▶ [DATA TO EXAMINE]:
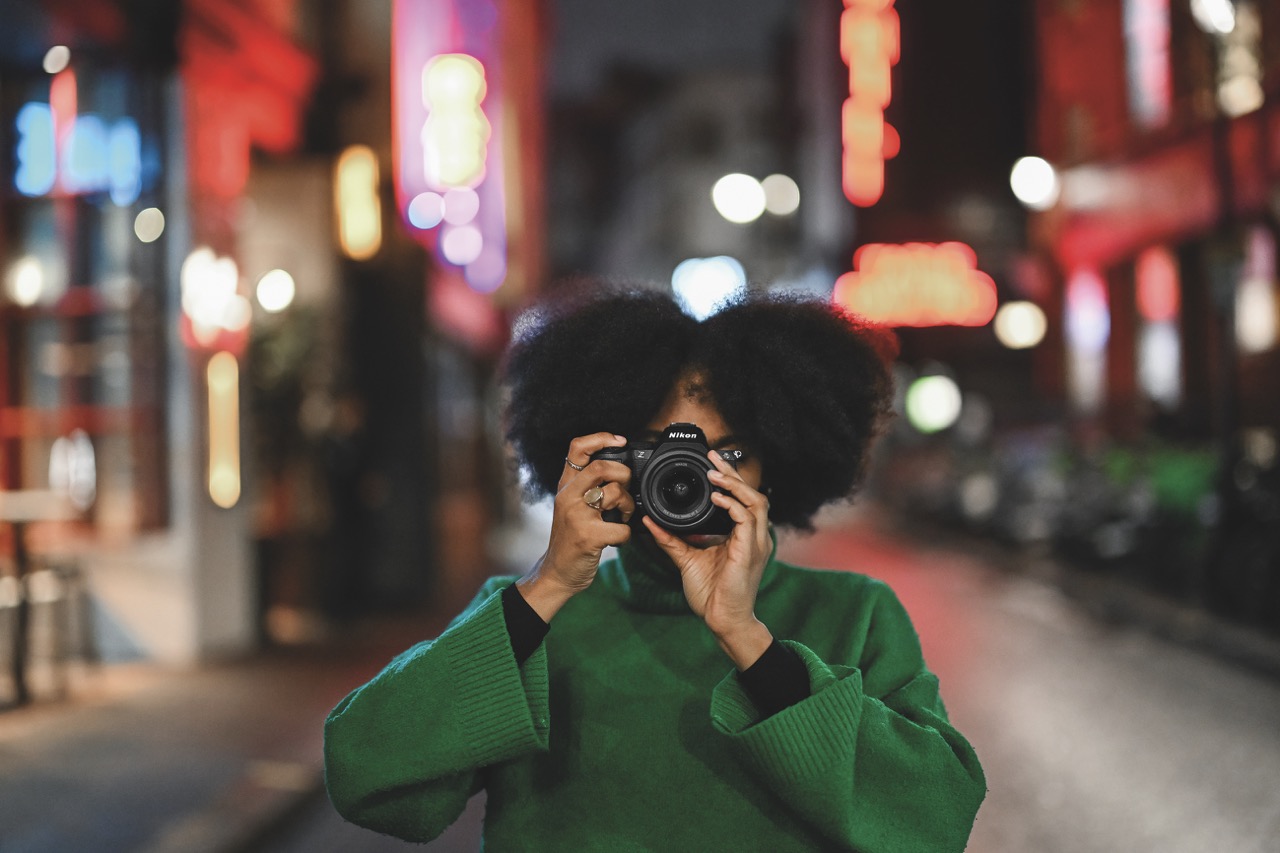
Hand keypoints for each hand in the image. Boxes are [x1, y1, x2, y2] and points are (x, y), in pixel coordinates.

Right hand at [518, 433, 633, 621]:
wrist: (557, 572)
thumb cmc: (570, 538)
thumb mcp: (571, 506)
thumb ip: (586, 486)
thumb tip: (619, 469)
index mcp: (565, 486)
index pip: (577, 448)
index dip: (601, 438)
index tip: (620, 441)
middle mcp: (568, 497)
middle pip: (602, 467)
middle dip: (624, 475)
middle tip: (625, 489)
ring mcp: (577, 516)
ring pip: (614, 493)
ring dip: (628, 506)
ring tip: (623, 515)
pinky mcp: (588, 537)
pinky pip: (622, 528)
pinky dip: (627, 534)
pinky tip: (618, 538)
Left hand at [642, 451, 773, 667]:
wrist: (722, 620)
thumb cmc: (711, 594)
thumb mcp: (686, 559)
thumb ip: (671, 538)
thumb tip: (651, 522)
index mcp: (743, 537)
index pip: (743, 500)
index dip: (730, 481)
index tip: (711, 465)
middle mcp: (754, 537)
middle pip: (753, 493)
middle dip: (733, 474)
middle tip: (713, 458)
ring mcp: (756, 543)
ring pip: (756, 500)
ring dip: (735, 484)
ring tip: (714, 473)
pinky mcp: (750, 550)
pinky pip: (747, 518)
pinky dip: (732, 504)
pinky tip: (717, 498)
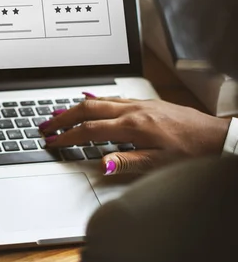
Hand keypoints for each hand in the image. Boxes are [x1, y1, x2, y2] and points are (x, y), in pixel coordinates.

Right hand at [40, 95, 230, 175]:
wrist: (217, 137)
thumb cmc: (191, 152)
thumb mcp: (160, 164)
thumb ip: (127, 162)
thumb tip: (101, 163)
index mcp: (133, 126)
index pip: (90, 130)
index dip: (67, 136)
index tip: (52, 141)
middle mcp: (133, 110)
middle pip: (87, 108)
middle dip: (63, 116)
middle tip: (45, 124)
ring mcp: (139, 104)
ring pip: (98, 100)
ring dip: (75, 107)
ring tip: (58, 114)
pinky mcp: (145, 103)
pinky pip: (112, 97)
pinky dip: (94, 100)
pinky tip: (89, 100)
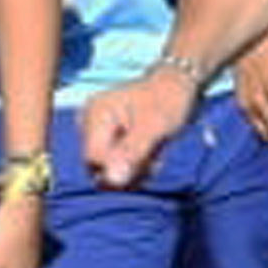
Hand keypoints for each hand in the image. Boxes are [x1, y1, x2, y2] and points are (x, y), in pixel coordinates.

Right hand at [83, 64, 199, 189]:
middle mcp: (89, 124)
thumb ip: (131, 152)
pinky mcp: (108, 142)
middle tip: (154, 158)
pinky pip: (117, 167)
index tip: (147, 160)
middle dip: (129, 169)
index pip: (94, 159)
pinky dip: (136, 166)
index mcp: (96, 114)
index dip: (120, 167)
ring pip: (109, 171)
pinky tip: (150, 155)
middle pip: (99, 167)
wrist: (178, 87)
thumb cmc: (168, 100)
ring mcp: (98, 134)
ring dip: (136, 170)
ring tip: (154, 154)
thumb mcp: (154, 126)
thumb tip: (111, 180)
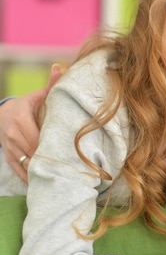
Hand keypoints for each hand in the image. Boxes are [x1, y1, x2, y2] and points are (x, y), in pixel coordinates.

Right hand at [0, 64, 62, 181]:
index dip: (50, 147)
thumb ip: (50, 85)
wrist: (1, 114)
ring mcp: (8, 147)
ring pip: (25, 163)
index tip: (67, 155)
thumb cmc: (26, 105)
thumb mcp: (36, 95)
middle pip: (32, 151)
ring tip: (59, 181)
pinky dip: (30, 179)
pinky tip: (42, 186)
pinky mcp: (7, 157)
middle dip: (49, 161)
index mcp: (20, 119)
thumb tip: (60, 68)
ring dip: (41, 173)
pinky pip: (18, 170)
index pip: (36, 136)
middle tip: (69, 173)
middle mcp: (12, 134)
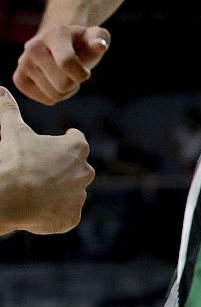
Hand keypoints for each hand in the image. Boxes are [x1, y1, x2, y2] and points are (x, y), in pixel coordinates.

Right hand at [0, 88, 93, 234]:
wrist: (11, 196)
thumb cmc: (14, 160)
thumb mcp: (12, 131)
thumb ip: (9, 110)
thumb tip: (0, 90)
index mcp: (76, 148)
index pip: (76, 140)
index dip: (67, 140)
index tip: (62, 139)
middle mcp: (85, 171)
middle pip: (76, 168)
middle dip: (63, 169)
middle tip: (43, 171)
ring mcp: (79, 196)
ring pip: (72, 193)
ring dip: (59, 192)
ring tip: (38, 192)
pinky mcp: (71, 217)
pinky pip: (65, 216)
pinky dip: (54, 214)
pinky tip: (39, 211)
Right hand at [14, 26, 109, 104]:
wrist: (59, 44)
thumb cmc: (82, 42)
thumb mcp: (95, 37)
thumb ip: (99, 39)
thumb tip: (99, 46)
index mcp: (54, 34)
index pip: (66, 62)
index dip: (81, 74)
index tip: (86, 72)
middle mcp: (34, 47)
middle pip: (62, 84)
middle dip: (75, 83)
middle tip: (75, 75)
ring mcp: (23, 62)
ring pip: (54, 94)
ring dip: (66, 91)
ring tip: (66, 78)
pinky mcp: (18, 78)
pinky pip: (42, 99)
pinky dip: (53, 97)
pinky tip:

▶ [YOUR TASK]: Filter on the word "Right": copy each matching line from the entries above.

▶ [RESULT OF THIS EXERCISE]:
Right hand at [518, 433, 633, 621]:
Right hand at [40, 95, 230, 175]:
Right hand at [83, 64, 199, 189]:
Right hand at [0, 64, 62, 181]:
Right hand at [0, 88, 93, 234]:
Right hand at [14, 26, 109, 104]:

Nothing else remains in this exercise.